I just keep getting the sense that you’re bulling through with ChemE because someone or something tells you “that’s the best way to go.” Am I way off base?

Being interested in engineering in no way is incompatible with some of the other interests you have. Do you want to be part of building things and solving technical problems or determine the value and our risk of certain technologies ? Do you want to develop a life-saving drug yourself, or do you want to help produce it, or do you want to help finance it, or do you want to bring it to the third world or do you want to run for office or be part of NGO ?

If the tech part of this could easily be replaced by say … being interested in bringing music or art or democracy … then I would skip engineering … you can make more money in other fields … if you are driven and inspired.

If the tech part is important and you see your math and science skills as being part of what you bring to your job (and maybe even to world improvement) … then study engineering … it is sort of the HOW … rather than the WHY …

I think you should view college as a chance to learn things you are interested in. Neither engineering (any, and I mean any field, including BME) or business is a degree without job prospects … maybe you make 60K to start, but gosh, that is a nice salary, especially after a big scholarship.

You seem really talented in many ways … you have a good future … find your path …
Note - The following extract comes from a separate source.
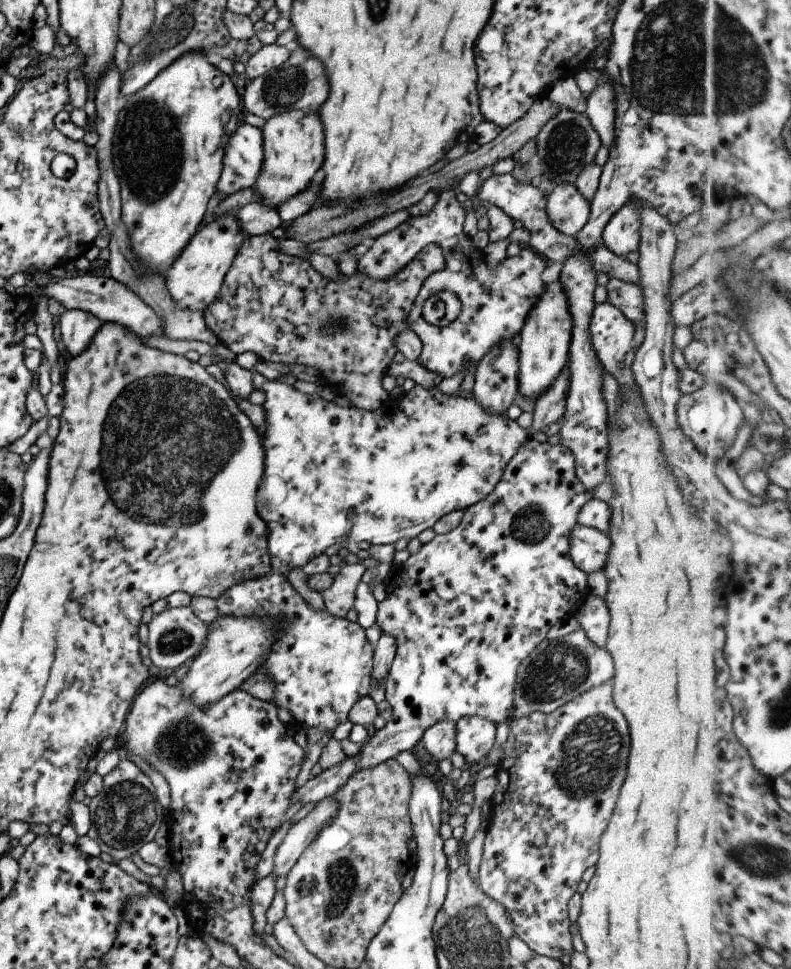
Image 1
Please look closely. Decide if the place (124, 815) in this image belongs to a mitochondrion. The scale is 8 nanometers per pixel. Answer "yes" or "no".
yes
@PickOne1, Thank you for your advice. I will try to spend more time asking myself the questions that you listed, and less time trying to force myself to like engineering. I have been raised to not view college as “a chance to learn things you are interested in,” but I think your way might be better for me… Somewhat spontaneously, I just signed up for a computer science class, which I might try for the first week…starting tomorrow. :-?? I don’t know much about it, but it seems like it could be applied to more non-engineering businesses. I am somewhat surprised that CS is in the college of engineering based on the lack of science in the curriculum. Also, I think you are right that I will know more about my feelings toward engineering after I take physics.